* [WORK REQUEST]:
Please retype, unchanged, each line from the top of the material below through the line where "449 606 2.17" appears.
━━━ INPUT DATA ━━━
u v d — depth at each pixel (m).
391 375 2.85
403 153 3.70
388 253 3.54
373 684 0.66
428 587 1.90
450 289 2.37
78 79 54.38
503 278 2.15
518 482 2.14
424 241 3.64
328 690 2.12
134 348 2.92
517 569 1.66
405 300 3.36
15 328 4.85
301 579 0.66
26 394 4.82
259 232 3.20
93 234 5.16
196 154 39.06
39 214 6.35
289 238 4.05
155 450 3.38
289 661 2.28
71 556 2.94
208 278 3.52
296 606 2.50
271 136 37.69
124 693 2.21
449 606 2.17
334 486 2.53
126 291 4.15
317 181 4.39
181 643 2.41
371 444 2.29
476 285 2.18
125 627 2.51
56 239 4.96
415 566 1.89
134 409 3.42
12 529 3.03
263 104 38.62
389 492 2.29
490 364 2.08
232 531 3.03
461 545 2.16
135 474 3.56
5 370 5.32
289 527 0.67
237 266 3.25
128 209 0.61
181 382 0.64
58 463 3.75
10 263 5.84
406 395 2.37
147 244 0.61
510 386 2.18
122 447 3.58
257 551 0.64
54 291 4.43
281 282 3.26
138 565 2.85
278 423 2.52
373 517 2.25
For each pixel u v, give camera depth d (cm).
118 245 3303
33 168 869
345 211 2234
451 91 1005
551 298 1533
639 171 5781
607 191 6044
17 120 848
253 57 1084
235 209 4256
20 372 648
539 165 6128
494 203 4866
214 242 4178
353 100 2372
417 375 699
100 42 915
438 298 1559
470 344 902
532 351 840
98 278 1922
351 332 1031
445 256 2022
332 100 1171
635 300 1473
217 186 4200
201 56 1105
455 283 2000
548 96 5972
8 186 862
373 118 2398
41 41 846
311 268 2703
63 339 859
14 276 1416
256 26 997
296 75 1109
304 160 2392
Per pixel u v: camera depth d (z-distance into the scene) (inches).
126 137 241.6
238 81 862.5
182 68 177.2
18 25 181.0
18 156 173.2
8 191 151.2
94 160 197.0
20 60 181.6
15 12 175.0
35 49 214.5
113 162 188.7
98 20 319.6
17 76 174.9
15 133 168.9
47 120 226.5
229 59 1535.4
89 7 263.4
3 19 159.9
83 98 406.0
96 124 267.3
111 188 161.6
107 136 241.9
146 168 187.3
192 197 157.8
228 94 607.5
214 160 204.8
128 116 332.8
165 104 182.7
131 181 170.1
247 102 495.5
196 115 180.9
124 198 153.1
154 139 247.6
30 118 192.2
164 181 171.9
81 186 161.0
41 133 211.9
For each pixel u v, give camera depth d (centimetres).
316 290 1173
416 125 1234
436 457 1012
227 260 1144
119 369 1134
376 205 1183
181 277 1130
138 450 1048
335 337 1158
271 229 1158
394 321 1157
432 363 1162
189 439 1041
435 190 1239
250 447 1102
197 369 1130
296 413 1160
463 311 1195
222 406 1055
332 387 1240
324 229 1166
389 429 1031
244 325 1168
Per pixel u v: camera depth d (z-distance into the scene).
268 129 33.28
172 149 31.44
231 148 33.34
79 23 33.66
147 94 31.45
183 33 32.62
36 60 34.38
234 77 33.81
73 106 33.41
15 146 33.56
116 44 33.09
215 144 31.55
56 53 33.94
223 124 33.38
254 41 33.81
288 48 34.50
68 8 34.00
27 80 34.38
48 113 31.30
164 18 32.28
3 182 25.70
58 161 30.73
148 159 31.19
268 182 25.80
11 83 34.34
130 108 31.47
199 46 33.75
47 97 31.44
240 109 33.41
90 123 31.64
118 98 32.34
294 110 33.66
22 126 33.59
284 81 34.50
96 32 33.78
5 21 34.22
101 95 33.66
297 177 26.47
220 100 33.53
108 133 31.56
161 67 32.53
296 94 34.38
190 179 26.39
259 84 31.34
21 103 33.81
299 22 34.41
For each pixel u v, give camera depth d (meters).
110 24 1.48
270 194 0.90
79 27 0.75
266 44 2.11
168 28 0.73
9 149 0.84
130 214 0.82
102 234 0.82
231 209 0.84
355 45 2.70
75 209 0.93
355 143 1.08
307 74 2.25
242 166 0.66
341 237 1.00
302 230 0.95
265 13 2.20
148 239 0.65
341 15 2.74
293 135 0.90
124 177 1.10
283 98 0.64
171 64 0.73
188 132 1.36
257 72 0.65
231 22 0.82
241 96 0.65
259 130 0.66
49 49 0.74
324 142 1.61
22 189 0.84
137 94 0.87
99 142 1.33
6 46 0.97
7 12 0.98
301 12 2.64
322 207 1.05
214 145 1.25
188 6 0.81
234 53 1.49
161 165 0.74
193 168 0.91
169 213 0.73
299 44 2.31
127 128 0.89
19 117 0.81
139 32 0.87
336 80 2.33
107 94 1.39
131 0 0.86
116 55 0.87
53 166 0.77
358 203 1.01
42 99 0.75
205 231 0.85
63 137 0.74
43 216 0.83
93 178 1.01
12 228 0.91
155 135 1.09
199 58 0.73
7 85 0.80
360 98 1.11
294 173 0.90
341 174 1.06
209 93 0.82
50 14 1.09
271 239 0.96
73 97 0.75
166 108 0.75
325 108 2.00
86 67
━━━
* [THE COMPLETED TASK]:
u v d — depth at each pixel (m).
391 375 2.85
403 153 3.70
388 253 3.54
373 684 0.66
428 587 1.90
450 289 2.37
78 79 54.38
503 278 2.15
518 482 2.14
424 241 3.64
328 690 2.12
134 348 2.92
517 569 1.66
405 300 3.36
15 328 4.85
301 579 0.66
26 394 4.82
259 232 3.20
93 234 5.16
196 154 39.06
39 214 6.35
289 238 4.05
155 450 3.38
289 661 2.28
71 556 2.94
208 278 3.52
296 606 2.50
271 136 37.69
124 693 2.21
449 606 2.17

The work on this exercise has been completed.